_DATA FOR THIS TASK_:
==============================
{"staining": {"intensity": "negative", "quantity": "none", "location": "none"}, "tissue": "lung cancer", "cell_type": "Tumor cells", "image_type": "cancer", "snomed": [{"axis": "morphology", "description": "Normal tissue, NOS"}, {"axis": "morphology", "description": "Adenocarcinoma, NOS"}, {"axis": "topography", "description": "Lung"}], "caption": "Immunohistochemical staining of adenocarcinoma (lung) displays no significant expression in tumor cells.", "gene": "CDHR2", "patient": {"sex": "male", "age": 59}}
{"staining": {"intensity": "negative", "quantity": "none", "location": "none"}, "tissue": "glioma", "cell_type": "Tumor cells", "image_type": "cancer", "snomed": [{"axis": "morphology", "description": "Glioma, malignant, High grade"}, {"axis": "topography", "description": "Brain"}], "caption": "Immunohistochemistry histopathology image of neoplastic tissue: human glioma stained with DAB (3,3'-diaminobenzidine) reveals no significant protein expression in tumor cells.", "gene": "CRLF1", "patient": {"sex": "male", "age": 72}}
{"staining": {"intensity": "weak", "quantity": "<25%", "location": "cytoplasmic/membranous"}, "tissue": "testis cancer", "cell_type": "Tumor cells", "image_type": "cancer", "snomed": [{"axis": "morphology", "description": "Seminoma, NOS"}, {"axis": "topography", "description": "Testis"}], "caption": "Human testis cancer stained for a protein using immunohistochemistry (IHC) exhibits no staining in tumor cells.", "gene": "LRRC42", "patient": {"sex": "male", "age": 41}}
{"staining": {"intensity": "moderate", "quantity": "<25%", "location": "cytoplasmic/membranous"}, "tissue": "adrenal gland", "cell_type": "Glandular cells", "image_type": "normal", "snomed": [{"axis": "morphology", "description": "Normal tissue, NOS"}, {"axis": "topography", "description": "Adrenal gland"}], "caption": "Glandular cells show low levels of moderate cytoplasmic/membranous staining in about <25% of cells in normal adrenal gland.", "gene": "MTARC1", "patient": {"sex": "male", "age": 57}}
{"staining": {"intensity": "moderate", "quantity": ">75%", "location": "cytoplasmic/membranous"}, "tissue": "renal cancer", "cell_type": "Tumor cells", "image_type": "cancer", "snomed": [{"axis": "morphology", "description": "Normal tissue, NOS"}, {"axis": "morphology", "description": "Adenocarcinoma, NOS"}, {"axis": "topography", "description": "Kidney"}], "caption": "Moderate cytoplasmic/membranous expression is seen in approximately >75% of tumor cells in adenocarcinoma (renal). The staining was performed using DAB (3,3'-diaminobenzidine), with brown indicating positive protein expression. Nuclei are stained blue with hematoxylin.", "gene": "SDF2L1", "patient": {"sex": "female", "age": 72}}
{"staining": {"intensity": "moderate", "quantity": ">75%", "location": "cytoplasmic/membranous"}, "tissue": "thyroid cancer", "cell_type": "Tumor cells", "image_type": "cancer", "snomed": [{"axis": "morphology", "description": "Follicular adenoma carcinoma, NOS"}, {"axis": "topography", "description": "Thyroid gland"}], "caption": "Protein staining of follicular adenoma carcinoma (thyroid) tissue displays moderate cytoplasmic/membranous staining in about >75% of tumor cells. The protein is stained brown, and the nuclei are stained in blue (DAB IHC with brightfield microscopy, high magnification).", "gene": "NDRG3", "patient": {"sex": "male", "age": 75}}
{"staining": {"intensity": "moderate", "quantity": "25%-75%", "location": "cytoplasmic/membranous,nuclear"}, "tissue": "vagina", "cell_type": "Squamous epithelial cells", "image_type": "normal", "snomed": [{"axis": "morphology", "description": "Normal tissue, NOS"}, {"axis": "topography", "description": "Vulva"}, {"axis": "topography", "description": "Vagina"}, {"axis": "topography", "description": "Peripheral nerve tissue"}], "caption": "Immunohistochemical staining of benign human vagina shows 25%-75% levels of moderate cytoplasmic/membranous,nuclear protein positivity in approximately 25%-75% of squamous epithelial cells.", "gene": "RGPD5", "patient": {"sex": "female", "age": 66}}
==============================
All of the entries above must be output word for word.

{"staining": {"intensity": "negative", "quantity": "none", "location": "none"}, "tissue": "lung cancer", "cell_type": "Tumor cells", "image_type": "cancer", "snomed": [{"axis": "morphology", "description": "Normal tissue, NOS"}, {"axis": "morphology", "description": "Adenocarcinoma, NOS"}, {"axis": "topography", "description": "Lung"}], "caption": "Immunohistochemical staining of adenocarcinoma (lung) displays no significant expression in tumor cells.", "gene": "CDHR2", "patient": {"sex": "male", "age": 59}}
{"staining": {"intensity": "negative", "quantity": "none", "location": "none"}, "tissue": "glioma", "cell_type": "Tumor cells", "image_type": "cancer", "snomed": [{"axis": "morphology", "description": "Glioma, malignant, High grade"}, {"axis": "topography", "description": "Brain"}], "caption": "Immunohistochemistry histopathology image of neoplastic tissue: human glioma stained with DAB (3,3'-diaminobenzidine) reveals no significant protein expression in tumor cells.", "gene": "CRLF1", "patient": {"sex": "male", "age": 72}}
{"staining": {"intensity": "weak", "quantity": "<25%", "location": "cytoplasmic/membranous"}, "tissue": "testis cancer", "cell_type": "Tumor cells", "image_type": "cancer", "snomed": [{"axis": "morphology", "description": "Seminoma, NOS"}, {"axis": "topography", "description": "Testis"}], "caption": "Human testis cancer stained for a protein using immunohistochemistry (IHC) exhibits no staining in tumor cells.", "gene": "LRRC42", "patient": {"sex": "male", "age": 41}}
{"staining": {"intensity": "moderate", "quantity": "<25%", "location": "cytoplasmic/membranous"}, "tissue": "adrenal gland", "cell_type": "Glandular cells", "image_type": "normal", "snomed": [{"axis": "morphology", "description": "Normal tissue, NOS"}, {"axis": "topography", "description": "Adrenal gland"}], "caption": "Glandular cells show low levels of moderate cytoplasmic/membranous staining in about <25% of cells in normal adrenal gland.", "gene": "MTARC1", "patient": {"sex": "male", "age": 57}}
{"staining": {"intensity": "moderate", "quantity": ">75%", "location": "cytoplasmic/membranous"}, "tissue": "renal cancer", "cell_type": "Tumor cells", "image_type": "cancer", "snomed": [{"axis": "morphology", "description": "Normal tissue, NOS"}, {"axis": "morphology", "description": "Adenocarcinoma, NOS"}, {"axis": "topography", "description": "Kidney"}], "caption": "Moderate cytoplasmic/membranous expression is seen in approximately >75% of tumor cells in adenocarcinoma (renal). The staining was performed using DAB (3,3'-diaminobenzidine), with brown indicating positive protein expression. Nuclei are stained blue with hematoxylin.", "gene": "SDF2L1", "patient": {"sex": "female", "age": 72}}
{"staining": {"intensity": "moderate", "quantity": ">75%", "location": "cytoplasmic/membranous"}, "tissue": "thyroid cancer", "cell_type": "Tumor cells", "image_type": "cancer", "snomed": [{"axis": "morphology", "description": "Follicular adenoma carcinoma, NOS"}, {"axis": "topography", "description": "Thyroid gland"}], "caption": "Protein staining of follicular adenoma carcinoma (thyroid) tissue displays moderate cytoplasmic/membranous staining in about >75% of tumor cells. The protein is stained brown, and the nuclei are stained in blue (DAB IHC with brightfield microscopy, high magnification).", "gene": "NDRG3", "patient": {"sex": "male", "age": 75}}
{"staining": {"intensity": "moderate", "quantity": "25%-75%", "location": "cytoplasmic/membranous,nuclear"}, "tissue": "vagina", "cell_type": "Squamous epithelial cells", "image_type": "normal", "snomed": [{"axis": "morphology", "description": "Normal tissue, NOS"}, {"axis": "topography", "description": "Vulva"}, {"axis": "topography", "description": "Vagina"}, {"axis": "topography", "description": "Peripheral nerve tissue"}], "caption": "Immunohistochemical staining of benign human vagina shows 25%-75% levels of moderate cytoplasmic/membranous,nuclear protein positivity in approximately 25%-75% of squamous epithelial cells.", "gene": "RGPD5", "patient": {"sex": "female", "age": 66}}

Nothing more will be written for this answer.